Mi mamá tenía una tía que hubiera sido la ilustración perfecta de una persona amargada. El ceño permanente entre las cejas y la boca una «u» invertida, sin labios que prometieran una sonrisa futura, la Tía Rosario era una nube de pesimismo hecha mujer. No tuvo una vida más pesada que la de su hermana, mi abuela. Objetivamente, hasta le fue mejor, tomando en cuenta que mi abuelo dejo viuda joven con hijos pequeños. Pero yo tengo el recuerdo de mi abuela sonriendo siempre. Nunca vi ni el atisbo de una emoción amable en la cara de mi tía.

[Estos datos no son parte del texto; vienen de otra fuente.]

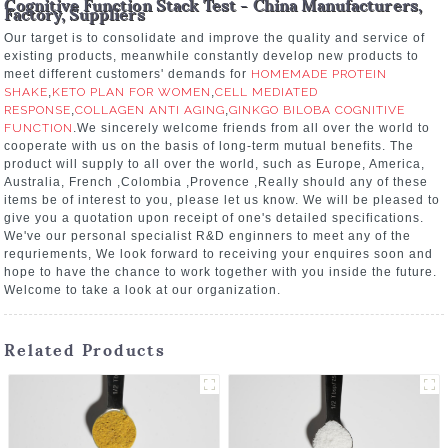
Cognitive Function Stack Test - China Manufacturers,
Factory, Suppliers
Our target is to consolidate and improve the quality and service of
existing products, meanwhile constantly develop new products to
meet different customers' demands for
HOMEMADE PROTEIN
SHAKE
,
KETO PLAN FOR WOMEN
,
CELL MEDIATED
RESPONSE
,
COLLAGEN ANTI AGING
,
GINKGO BILOBA COGNITIVE
FUNCTION
.We sincerely welcome friends from all over the world to
cooperate with us on the basis of long-term mutual benefits. The
product will supply to all over the world, such as Europe, America,
Australia, French ,Colombia ,Provence ,Really should any of these
items be of interest to you, please let us know. We will be pleased to
give you a quotation upon receipt of one's detailed specifications.
We've our personal specialist R&D enginners to meet any of the
requriements, We look forward to receiving your enquires soon and
hope to have the chance to work together with you inside the future.
Welcome to take a look at our organization.
Related Products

Hay dos formas de envejecer. Bueno, deben haber muchas, pero para lo que quiero fijarme ahorita, hablemos de dos: amargada o no. Es muy fácil ponerse la bata marrón de la amargura y salir a la calle buscando excusas para ser infeliz. Para que todo lo caiga mal a uno. Para no encontrar cosas bonitas y sólo quejarse de lo que pasó. Nuestros cerebros están diseñados para buscar lo malo, era una buena táctica de supervivencia. Pero yo no quiero que se me tuerza la cara en una mueca de desagrado. Suficiente tengo con ponerme vieja. Yo quiero que se me note en la cara que he sido y soy feliz y que la vida es bella, por mucho que no sea justa.
Creo que tener ese pariente me ha servido para saber cómo no quiero envejecer. Y, aunque no me fascinan las patas de gallo que se marcan con la sonrisa, las prefiero a dejarme deforme la boca. Igual se arruga uno, mejor por algo bonito.